== Input data

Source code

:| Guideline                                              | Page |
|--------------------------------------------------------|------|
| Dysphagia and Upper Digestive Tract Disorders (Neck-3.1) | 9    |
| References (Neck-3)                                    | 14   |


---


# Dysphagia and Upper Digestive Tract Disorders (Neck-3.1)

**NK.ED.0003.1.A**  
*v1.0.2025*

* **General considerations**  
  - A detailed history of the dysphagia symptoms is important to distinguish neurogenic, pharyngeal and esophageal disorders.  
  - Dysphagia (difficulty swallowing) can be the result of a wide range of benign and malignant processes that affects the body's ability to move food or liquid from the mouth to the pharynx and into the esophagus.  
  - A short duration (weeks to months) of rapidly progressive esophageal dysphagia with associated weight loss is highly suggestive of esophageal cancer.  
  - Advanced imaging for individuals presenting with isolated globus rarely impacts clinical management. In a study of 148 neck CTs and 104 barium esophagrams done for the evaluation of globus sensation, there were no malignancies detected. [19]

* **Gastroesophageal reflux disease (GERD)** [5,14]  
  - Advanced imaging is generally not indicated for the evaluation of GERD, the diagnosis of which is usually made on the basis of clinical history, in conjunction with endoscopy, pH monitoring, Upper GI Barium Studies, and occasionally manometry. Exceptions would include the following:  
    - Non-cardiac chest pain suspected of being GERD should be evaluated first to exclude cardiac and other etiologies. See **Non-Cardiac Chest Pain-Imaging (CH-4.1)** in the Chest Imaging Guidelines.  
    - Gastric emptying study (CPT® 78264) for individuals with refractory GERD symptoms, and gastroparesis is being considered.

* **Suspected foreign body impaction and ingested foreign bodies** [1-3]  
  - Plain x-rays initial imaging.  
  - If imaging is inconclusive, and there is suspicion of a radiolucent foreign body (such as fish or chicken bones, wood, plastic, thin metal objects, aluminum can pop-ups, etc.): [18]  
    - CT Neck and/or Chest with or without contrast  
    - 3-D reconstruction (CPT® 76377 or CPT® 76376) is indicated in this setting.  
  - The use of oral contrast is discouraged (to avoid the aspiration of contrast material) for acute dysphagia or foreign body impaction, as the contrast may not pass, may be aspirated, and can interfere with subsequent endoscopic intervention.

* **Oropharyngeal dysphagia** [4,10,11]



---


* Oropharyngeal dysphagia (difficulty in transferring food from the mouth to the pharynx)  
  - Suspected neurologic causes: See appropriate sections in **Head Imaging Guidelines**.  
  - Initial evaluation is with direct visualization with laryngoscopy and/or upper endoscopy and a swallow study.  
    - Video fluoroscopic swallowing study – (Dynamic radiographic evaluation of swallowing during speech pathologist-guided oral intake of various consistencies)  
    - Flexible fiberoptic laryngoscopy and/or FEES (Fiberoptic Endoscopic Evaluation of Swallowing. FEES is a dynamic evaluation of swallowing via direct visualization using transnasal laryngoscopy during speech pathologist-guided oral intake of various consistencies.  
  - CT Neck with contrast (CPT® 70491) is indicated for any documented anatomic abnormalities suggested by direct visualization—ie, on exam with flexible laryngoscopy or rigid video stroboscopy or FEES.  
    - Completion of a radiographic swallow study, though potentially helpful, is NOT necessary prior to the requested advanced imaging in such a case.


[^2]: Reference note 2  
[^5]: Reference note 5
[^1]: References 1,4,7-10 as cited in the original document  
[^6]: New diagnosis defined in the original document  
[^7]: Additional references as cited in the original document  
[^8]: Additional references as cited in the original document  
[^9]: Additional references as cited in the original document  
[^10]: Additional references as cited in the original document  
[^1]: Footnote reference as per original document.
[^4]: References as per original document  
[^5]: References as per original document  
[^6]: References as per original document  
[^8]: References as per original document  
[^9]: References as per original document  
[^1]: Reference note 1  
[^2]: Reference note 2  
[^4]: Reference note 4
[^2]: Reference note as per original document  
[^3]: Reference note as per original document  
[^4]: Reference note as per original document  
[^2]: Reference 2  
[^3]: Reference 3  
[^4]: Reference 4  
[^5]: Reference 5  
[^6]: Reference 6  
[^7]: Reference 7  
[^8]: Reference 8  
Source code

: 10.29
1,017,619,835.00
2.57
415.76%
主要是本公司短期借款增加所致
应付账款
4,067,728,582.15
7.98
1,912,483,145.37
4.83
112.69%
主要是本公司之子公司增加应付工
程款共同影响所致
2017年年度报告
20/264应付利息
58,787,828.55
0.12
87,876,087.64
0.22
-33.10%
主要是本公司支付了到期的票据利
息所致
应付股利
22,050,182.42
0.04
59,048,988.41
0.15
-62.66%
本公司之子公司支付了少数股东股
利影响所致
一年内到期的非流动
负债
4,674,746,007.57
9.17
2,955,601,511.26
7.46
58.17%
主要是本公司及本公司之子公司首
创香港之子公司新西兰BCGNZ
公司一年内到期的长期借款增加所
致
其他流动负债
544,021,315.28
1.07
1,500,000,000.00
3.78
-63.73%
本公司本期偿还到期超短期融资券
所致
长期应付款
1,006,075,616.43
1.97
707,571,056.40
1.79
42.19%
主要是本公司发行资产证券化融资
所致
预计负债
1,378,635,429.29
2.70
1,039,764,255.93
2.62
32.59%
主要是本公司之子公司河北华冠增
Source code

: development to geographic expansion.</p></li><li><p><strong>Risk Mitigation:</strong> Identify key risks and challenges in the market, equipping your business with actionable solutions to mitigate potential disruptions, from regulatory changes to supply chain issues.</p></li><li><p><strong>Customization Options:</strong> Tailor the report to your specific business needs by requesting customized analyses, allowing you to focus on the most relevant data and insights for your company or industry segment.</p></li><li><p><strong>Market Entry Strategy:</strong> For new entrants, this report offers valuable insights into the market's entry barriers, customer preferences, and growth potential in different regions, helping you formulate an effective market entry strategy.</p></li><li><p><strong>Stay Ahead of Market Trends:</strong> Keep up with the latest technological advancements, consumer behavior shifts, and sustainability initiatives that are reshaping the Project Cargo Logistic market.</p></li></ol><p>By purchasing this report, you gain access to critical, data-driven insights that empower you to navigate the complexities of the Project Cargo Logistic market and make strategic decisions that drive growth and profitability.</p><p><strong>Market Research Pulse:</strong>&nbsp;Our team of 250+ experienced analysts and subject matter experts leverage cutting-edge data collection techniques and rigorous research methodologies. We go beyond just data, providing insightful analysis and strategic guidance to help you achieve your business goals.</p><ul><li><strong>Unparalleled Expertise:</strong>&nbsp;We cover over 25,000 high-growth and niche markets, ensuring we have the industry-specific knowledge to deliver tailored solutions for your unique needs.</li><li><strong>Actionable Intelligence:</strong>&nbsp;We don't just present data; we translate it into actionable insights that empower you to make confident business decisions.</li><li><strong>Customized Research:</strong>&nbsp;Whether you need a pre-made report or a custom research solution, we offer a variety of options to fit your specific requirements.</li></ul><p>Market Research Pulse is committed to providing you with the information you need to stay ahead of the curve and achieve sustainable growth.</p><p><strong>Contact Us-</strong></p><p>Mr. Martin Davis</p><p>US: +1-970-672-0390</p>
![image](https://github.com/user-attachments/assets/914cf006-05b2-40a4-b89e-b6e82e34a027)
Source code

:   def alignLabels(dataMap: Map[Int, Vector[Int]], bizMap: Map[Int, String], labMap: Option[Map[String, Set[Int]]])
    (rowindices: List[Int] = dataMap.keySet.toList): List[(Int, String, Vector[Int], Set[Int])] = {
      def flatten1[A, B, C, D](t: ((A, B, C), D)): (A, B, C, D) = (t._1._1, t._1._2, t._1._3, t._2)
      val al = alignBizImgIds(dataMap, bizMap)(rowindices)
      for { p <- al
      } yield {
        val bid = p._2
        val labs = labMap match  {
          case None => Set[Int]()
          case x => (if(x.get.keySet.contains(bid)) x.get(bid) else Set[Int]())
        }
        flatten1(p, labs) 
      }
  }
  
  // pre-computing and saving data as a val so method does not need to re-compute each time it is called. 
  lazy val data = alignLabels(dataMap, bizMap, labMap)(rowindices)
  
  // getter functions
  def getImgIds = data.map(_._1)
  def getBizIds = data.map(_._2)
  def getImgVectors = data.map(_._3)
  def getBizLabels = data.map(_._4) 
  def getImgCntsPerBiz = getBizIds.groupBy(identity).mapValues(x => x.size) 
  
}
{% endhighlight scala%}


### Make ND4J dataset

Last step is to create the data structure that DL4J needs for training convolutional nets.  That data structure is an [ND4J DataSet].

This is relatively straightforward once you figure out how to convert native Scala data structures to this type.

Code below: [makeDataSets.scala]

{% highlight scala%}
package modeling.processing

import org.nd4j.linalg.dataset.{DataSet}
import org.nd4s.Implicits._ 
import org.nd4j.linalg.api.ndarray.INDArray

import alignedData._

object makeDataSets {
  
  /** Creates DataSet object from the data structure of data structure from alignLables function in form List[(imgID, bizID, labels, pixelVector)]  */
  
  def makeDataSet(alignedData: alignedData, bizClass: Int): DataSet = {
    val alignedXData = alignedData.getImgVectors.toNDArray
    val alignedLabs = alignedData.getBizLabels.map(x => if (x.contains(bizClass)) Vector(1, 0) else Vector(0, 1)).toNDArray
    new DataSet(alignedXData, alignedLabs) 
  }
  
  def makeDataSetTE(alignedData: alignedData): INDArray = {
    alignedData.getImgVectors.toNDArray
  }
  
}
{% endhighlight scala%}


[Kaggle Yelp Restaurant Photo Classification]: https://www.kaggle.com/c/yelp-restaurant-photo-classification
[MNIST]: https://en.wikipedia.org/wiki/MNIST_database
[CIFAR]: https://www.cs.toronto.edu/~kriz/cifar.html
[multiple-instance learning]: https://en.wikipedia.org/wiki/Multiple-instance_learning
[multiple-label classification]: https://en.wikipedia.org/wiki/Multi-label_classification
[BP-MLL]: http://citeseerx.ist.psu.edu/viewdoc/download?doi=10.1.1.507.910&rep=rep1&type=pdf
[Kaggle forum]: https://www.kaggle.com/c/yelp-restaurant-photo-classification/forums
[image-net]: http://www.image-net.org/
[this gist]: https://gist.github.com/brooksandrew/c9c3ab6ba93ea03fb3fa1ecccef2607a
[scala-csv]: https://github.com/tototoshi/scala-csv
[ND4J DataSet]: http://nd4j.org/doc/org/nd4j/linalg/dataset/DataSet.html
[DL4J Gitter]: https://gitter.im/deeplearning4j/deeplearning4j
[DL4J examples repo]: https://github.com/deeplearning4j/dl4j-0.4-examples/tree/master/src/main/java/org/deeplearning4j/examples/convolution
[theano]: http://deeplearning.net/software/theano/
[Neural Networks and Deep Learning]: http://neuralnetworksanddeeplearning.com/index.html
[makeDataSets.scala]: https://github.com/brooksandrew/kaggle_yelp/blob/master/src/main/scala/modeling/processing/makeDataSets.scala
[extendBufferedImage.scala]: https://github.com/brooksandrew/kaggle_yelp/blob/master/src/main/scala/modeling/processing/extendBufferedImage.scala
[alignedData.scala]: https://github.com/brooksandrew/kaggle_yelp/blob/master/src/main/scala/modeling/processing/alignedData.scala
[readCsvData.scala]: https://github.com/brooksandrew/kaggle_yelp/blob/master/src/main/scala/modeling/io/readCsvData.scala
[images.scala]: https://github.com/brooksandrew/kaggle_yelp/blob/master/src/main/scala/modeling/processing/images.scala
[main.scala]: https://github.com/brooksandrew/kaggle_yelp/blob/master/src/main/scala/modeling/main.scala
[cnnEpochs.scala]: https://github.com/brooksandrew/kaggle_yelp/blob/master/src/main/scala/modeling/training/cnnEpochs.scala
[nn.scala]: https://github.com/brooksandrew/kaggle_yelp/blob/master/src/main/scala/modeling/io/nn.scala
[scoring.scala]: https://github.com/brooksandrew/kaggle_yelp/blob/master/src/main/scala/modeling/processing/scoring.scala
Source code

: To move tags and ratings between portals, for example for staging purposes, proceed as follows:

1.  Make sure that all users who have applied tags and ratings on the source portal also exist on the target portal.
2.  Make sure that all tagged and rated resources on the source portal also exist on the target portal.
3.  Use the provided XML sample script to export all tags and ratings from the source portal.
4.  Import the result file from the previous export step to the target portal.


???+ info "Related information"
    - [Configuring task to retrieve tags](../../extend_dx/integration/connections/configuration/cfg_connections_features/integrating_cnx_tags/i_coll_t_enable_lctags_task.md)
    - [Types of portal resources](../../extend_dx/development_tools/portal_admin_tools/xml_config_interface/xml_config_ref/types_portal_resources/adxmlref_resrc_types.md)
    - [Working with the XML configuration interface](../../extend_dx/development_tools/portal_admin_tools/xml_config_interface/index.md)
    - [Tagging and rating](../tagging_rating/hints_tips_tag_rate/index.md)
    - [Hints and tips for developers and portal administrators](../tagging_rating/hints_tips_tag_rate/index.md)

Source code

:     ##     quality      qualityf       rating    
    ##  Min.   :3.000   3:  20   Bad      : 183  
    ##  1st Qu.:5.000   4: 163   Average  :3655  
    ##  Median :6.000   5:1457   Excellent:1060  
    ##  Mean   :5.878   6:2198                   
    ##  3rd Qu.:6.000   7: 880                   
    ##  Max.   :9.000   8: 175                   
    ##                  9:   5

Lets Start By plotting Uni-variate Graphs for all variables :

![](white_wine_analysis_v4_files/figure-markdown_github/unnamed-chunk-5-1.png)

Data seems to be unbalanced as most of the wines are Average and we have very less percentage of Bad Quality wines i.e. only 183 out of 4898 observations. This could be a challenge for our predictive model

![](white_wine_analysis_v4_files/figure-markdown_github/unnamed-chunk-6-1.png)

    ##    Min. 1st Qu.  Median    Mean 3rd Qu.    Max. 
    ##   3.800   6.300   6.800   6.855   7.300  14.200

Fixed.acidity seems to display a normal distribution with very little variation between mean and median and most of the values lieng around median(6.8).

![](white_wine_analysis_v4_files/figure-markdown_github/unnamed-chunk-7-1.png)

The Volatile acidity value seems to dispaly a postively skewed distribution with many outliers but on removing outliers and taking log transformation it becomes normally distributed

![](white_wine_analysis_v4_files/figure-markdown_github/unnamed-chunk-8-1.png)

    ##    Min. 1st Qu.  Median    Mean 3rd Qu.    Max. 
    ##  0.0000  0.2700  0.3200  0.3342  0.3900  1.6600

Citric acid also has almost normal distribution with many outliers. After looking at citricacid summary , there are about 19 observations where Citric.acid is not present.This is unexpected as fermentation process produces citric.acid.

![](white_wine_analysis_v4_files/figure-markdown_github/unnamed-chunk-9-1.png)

====

• _Task brief_:
The expected result is every line above containing the string "between".

• _Written solution_:
: To move tags and ratings between portals, for example for staging purposes, proceed as follows:
Fixed.acidity seems to display a normal distribution with very little variation between mean and median and most of the values lieng around median(6.8).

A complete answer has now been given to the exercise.